Missenyora is a single varietal Macabeo, impeccably made, with fermentation and ageing on its lees in oak barrels - an unpretentious white, a wine without a huge fanfare but not lacking merits either. It is balanced, refreshing, flavoursome, fruit-driven, smoothly-textured..., and with a slightly sweet touch that is worth explaining.
Years ago, in the town of Vallbona de les Monges and its vicinity, a very singular wine was made and in the process the must was brought to the boil in order to concentrate the sugars. Inspired by this tradition, the Celler L’Olivera now adds concentrated must during the production of Missenyora, although in very small amounts of around 9-10 gm/l of residual sugar, which endows the wine with that extra special sweetish element and complements its good acidity particularly well, besides making it a perfect wine for accompanying dishes with foie gras and for counteracting the bitter aspects of certain foods, the sort that are difficult to match up, such as artichokes.
Missenyora is a bright straw-yellow colour, with plenty of tears, and exhibits a delicate but intense nose, with fruit and white flower aromas, and some very subtle hints of pineapple in syrup and chalky calcareous stone. It is tasty, oily and balanced on the palate, sinewy and structured, fresh and with that light sweet quality that makes drinking it a very pleasant experience.

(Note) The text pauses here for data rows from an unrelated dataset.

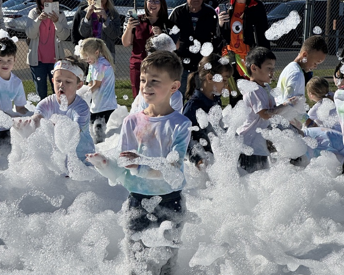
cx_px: 166
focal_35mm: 107
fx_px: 1089
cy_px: 174
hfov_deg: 17.9
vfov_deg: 14.4
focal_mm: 9
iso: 32
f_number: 2.8
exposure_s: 1/1468
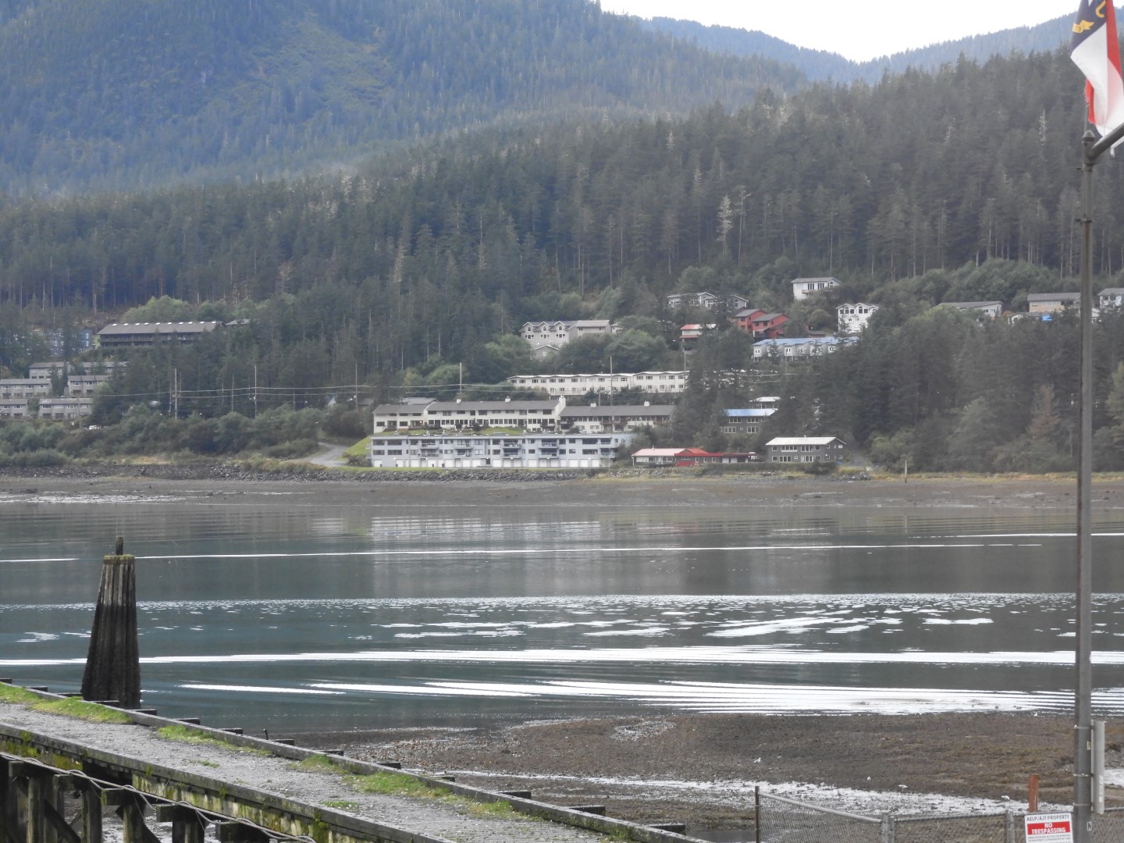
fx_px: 4059
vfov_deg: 11.9
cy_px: 422
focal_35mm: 125
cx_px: 562
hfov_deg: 15.8
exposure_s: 1/30
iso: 400
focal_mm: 22.4
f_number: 5
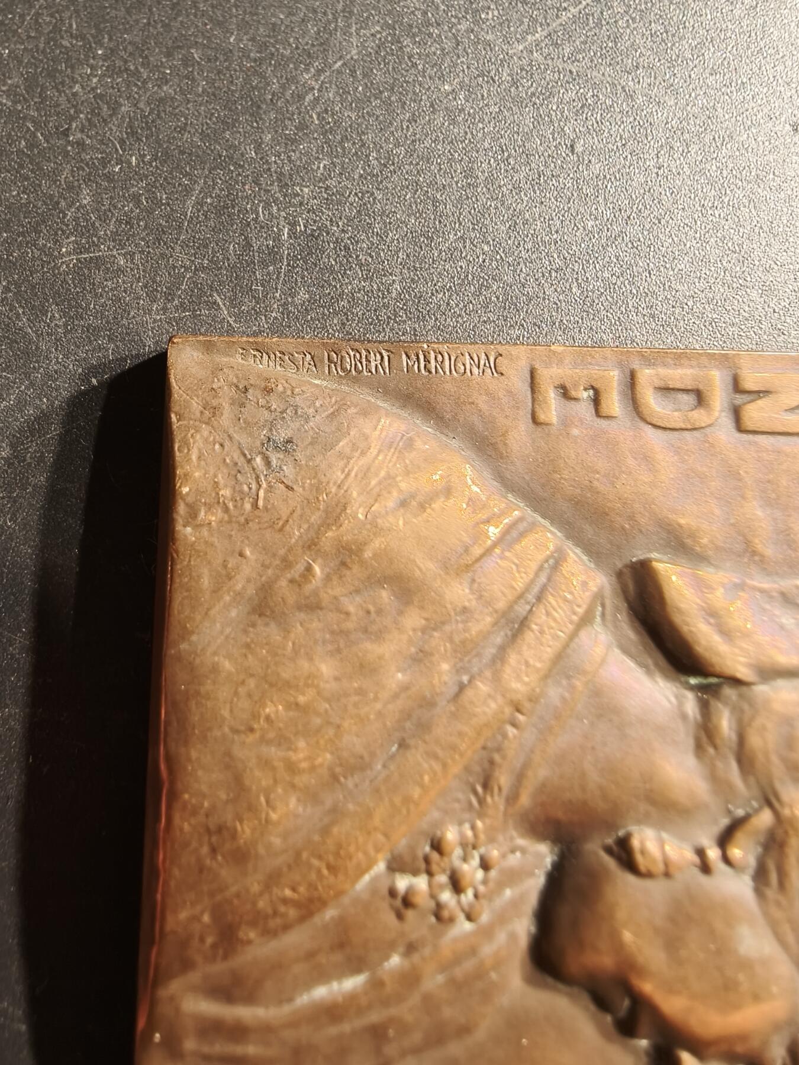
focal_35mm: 23
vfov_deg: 73.9
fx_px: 708
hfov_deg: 58.9
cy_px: 532
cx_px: 400
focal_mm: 2.32
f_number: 2
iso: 160
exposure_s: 1/50.5
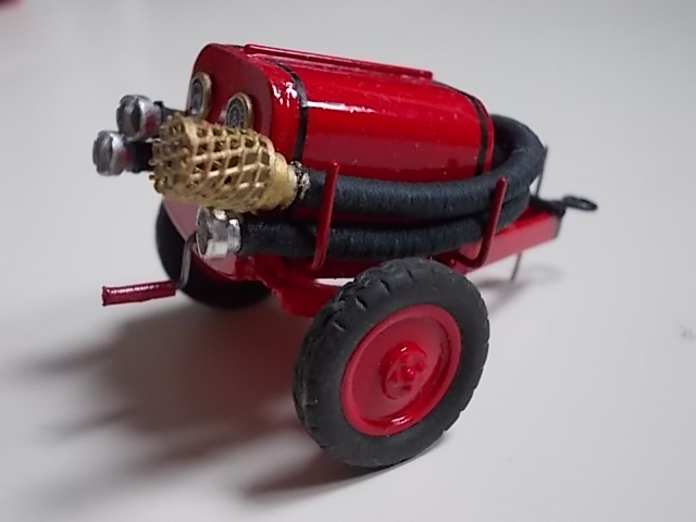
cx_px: 348
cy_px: 261
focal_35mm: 43
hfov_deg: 43.9
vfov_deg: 33.6
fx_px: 865
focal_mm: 6.1
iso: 200
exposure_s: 1/25
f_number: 3.3
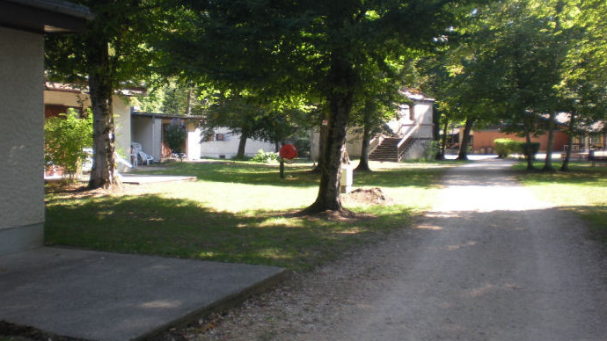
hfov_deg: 48.4
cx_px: 305
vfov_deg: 28.3
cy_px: 152
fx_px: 676
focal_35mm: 42
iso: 64
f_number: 3.1
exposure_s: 1/96.5
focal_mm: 6.3
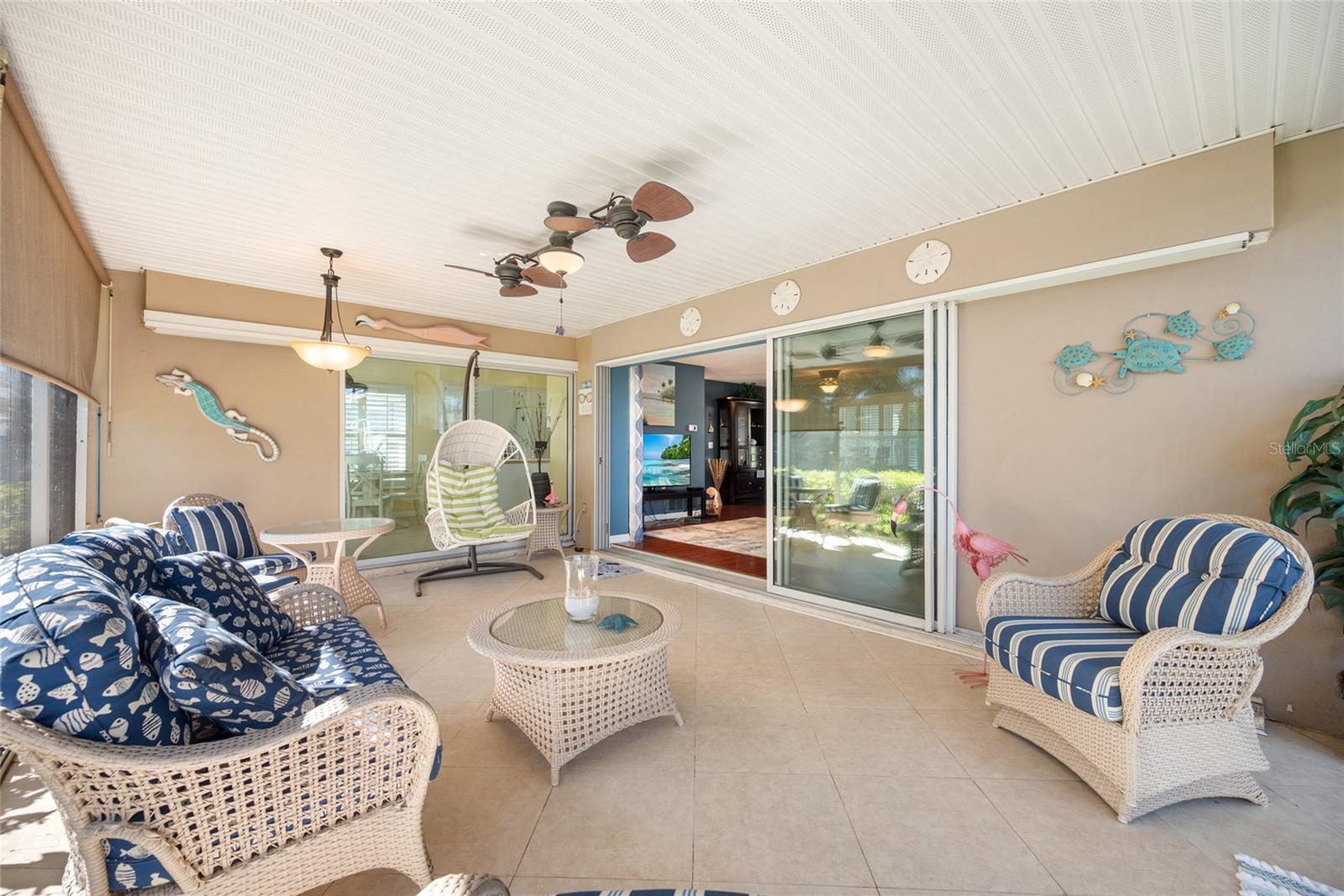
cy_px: 448
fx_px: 523
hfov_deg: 104.2
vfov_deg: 81.2
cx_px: 672
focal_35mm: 14
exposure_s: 1/10
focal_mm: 14
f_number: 6.3
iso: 250
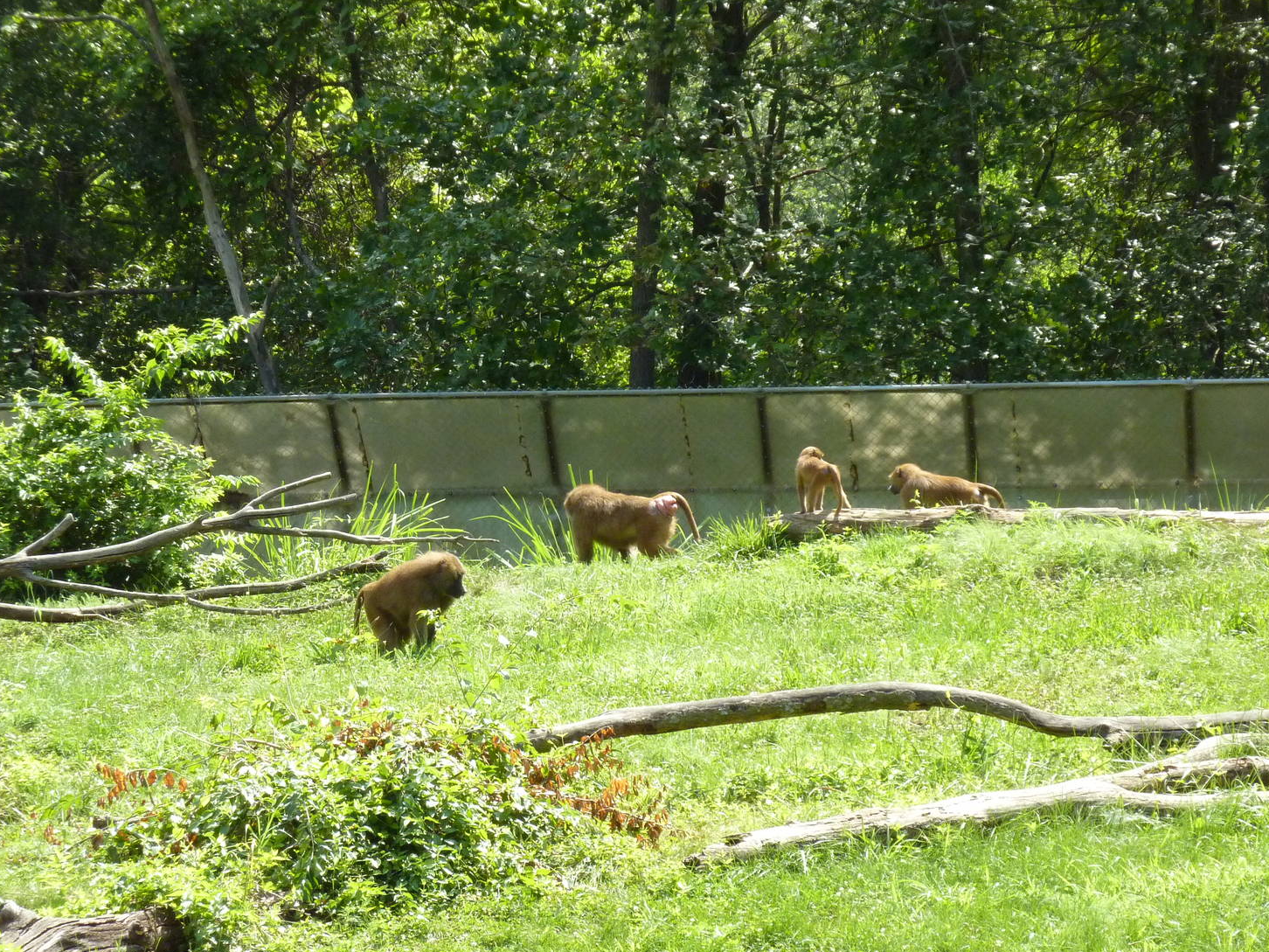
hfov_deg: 13.1
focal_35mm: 151
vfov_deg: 9.8
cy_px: 447
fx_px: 5536
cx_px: 648
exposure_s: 1/500
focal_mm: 22.5
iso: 320
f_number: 4.5
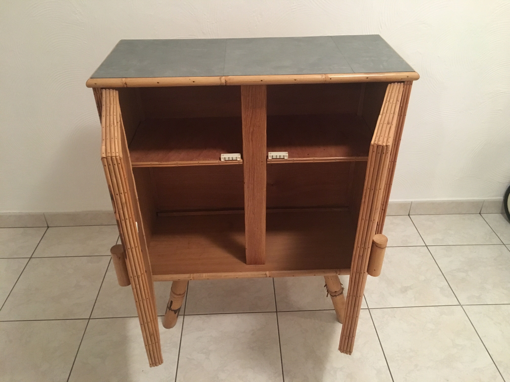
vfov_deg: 48.2
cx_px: 255
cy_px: 191
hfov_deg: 61.7
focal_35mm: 29
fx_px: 427
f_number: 2.2
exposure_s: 1/17
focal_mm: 4.15
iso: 320
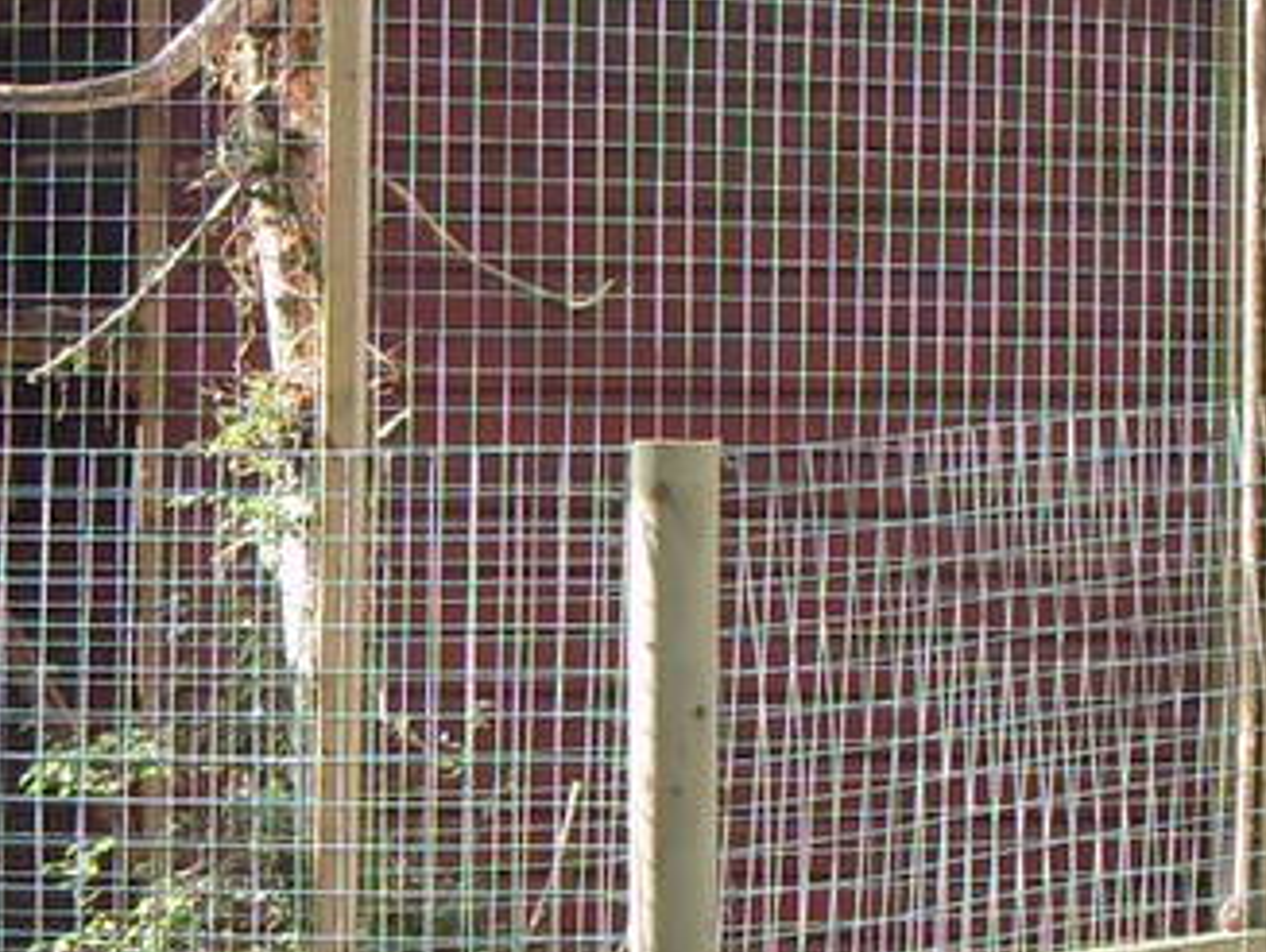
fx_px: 6261
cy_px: 766
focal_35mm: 171
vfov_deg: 8.7
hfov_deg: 11.5
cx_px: 139
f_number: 2.8
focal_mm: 7.8
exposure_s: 1/90
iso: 80
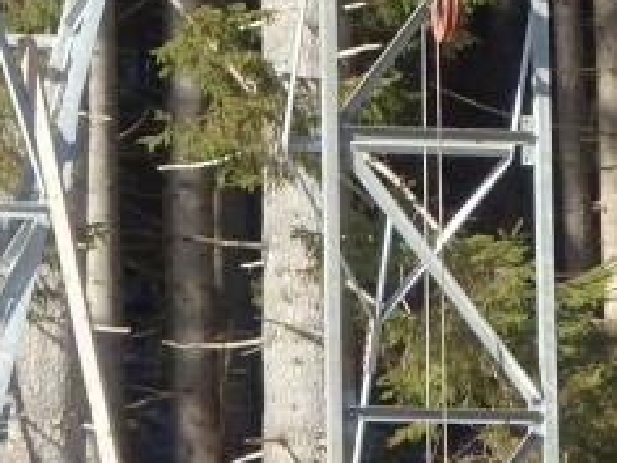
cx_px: 664
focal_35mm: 455
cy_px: -141
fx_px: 8110
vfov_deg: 3.3
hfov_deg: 4.3
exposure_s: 1/200
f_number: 5
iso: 80
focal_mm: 17.97
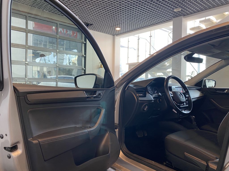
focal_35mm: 26
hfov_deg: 67.3
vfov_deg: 53.1
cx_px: 114
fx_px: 172
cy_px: 86
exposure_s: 1/50
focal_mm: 4.25
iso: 64
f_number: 1.8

Its presentation couldn’t be better: a delightful bottle blue in colour, the winery’s iconic colour that recalls the ceramic pottery from the royal monastery, found when the ground was being prepared for cultivation, plus a modern, tasteful label designed by Claret Serrahima, who works in close collaboration with the winery. Missenyora is the most popular L’Olivera white, and rightly so.